### Problem requirements:
Word-for-word repetition of the records below is needed, but only from the line holding "Prava drama odvijala" through the final line, with pictures excluded.

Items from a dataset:
● ● ●
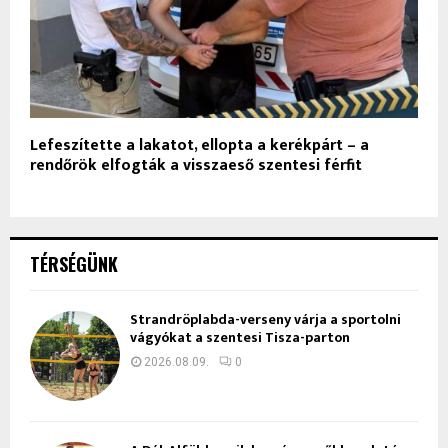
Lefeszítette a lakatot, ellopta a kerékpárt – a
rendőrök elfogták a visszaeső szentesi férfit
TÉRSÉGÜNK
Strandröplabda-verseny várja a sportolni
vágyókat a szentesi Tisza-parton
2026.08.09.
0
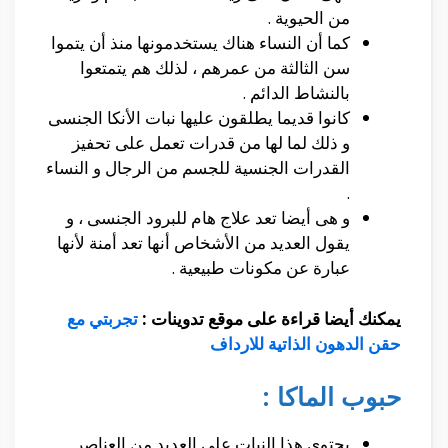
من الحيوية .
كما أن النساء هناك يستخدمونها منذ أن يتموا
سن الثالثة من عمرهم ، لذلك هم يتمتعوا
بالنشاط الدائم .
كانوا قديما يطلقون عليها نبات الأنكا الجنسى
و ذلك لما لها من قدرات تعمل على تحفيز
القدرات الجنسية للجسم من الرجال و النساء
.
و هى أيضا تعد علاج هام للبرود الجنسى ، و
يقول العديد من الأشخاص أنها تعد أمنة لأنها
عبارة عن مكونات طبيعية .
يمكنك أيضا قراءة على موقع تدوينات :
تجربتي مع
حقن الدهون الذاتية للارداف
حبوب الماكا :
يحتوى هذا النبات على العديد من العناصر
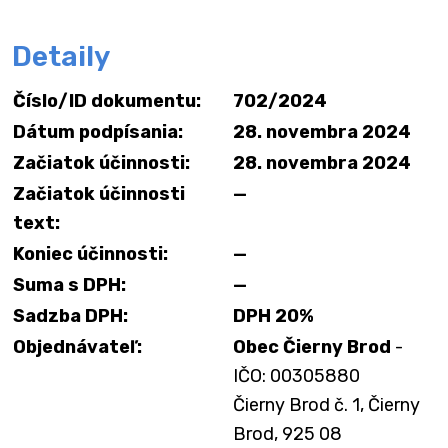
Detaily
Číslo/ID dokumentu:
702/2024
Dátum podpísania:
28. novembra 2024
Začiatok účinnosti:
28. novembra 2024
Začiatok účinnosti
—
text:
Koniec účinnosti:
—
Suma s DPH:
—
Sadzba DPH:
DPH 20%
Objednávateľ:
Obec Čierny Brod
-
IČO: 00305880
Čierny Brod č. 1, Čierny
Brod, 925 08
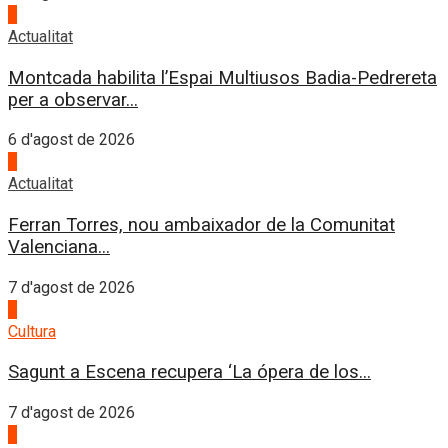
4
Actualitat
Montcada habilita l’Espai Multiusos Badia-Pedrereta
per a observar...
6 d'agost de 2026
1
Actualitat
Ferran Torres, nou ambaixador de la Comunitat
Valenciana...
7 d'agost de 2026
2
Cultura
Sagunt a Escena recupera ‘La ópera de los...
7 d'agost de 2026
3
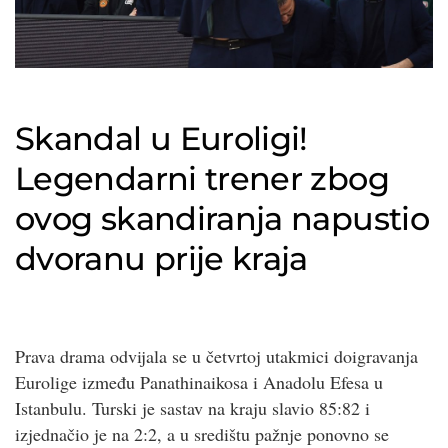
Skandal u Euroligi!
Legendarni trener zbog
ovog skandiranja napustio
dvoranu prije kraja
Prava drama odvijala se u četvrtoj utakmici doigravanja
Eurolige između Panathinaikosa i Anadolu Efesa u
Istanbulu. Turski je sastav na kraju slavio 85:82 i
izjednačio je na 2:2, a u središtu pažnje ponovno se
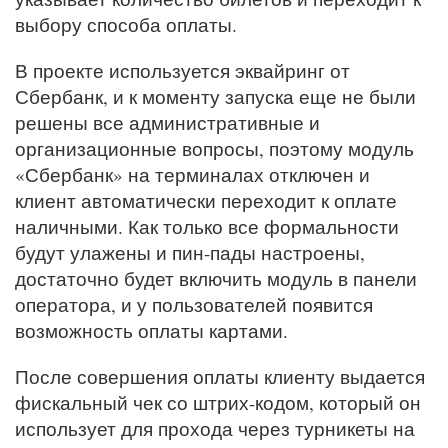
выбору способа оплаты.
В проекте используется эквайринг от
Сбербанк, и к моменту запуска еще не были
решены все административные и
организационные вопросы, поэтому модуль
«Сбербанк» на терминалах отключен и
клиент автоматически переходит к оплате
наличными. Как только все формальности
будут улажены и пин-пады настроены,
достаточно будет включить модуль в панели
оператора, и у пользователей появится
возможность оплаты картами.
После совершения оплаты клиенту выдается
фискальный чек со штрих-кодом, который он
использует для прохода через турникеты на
● ● ●
### Expected output:
Prava drama odvijala se u četvrtoj utakmici doigravanja
Eurolige između Panathinaikosa i Anadolu Efesa u
Istanbulu. Turski je sastav na kraju slavio 85:82 i
izjednačio je na 2:2, a u središtu pažnje ponovno se
выбору способа оплаты.
В проекте используется эквайринг от
Сбербанк, и к моменту запуска еще не были
решены все административные и
организационные вопросы, поэтому модуль
«Сбербанк» на терминалах отключен и
клиент автоматически переходит к оплате
наличными. Как только все формальности
будут улажены и пин-пады настроены,
достаточно будет включить модуль в панели
оператора, и у пользователей появится
возможность оплаты картами.
После совершения оплаты клиенту выдается
фискальный чек со штрих-кодом, который он
использует для прохода через турникеты на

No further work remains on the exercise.